» **Work item**
Take the lines below beginning at the line that has "nose: (507, 220)" and stopping after the line that has "left back paw: (69, 385)", and print them exactly as they are, with no other lines.

» **Data supplied**

--

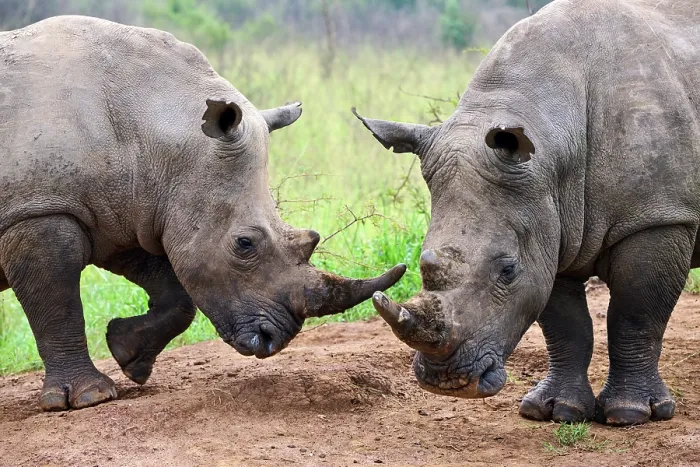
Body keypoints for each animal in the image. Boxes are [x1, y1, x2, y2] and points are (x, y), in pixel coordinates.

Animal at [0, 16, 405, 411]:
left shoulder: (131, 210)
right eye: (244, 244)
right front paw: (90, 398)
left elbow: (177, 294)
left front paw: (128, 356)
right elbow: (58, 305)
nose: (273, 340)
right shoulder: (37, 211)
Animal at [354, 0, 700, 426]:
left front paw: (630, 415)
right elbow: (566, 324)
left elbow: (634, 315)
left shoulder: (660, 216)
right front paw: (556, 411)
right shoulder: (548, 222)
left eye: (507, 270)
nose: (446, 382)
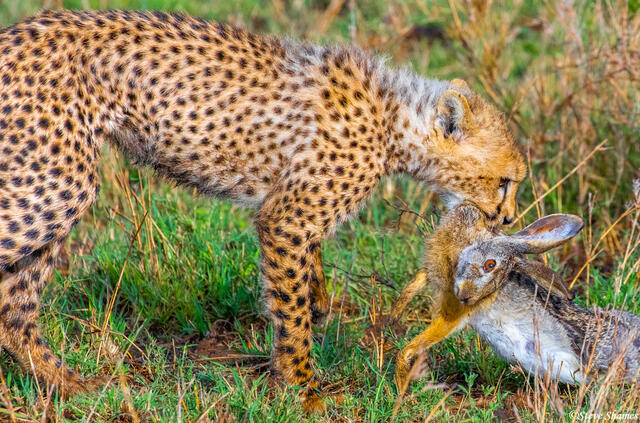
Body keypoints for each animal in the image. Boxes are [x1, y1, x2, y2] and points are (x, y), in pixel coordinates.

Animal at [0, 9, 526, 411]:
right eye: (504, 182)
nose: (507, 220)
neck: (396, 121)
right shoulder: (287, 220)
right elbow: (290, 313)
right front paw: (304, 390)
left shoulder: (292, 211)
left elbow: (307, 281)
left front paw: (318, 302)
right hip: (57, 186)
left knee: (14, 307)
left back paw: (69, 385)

--

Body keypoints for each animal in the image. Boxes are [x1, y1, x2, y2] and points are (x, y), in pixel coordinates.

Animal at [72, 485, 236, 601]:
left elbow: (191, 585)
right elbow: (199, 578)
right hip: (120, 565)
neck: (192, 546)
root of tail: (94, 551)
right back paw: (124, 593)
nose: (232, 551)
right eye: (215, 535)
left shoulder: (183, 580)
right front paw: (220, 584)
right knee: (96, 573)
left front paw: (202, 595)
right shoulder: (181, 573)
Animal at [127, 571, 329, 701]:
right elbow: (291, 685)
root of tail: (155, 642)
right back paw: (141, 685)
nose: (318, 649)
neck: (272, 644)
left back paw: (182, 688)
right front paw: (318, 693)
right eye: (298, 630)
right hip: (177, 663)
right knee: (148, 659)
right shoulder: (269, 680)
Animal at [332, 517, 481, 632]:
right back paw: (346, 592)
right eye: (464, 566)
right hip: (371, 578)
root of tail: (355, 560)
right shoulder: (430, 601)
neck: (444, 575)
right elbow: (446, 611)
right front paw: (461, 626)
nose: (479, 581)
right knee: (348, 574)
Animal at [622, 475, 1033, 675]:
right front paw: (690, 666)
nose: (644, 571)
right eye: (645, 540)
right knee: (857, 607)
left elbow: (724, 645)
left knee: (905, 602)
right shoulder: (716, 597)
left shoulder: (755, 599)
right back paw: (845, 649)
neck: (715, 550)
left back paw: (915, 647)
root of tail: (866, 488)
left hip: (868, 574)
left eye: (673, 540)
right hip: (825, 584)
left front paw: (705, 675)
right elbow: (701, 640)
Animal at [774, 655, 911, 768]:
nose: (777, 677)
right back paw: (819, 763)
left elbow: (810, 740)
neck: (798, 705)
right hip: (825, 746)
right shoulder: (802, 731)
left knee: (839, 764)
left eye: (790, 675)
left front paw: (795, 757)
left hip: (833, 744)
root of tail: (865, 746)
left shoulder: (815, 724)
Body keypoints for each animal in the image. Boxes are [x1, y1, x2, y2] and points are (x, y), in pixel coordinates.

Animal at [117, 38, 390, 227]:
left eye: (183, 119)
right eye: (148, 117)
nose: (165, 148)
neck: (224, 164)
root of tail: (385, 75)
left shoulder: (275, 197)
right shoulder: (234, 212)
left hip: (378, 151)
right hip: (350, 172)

--

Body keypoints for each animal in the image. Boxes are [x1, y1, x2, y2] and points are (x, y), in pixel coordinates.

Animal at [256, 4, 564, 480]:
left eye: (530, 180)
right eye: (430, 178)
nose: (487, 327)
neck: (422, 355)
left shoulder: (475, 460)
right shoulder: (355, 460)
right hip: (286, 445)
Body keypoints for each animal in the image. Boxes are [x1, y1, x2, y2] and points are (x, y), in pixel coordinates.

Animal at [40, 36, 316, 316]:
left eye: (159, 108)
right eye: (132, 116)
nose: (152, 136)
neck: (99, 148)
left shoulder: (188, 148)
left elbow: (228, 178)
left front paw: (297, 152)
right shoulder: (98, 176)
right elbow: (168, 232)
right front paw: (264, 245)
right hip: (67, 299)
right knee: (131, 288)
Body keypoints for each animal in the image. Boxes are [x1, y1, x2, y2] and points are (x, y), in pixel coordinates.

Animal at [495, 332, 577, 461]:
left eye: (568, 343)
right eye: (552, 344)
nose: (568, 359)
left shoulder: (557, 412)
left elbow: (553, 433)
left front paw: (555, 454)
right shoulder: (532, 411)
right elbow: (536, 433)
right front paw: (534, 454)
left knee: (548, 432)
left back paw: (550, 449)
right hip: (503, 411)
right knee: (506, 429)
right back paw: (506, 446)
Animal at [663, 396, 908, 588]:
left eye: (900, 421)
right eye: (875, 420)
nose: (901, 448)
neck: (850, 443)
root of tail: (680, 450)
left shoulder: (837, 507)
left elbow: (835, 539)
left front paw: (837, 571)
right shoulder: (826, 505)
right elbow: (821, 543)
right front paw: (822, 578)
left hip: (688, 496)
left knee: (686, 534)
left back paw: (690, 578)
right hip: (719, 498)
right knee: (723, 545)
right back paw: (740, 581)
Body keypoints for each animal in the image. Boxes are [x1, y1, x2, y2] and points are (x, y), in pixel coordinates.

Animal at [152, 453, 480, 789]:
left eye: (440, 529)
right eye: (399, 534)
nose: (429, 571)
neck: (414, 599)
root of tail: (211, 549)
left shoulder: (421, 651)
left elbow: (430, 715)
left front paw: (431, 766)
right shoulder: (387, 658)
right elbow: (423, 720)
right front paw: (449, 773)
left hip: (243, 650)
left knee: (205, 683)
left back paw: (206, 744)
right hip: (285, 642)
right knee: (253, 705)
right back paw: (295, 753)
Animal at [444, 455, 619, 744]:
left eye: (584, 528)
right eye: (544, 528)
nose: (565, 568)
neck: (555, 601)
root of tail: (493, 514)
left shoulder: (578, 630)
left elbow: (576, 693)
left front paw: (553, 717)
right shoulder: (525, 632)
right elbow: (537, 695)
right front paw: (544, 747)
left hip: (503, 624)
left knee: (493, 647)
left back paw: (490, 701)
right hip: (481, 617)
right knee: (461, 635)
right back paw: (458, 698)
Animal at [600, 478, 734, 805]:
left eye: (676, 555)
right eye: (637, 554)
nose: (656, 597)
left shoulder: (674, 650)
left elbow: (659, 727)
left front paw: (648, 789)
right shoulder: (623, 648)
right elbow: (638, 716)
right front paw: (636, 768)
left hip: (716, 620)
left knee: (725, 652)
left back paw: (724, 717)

--

» **Solution to this problem**
nose: (507, 220)
neck: (396, 121)
right shoulder: (287, 220)
right elbow: (290, 313)
right front paw: (304, 390)
left shoulder: (292, 211)
left elbow: (307, 281)
left front paw: (318, 302)
right hip: (57, 186)
left knee: (14, 307)
left back paw: (69, 385)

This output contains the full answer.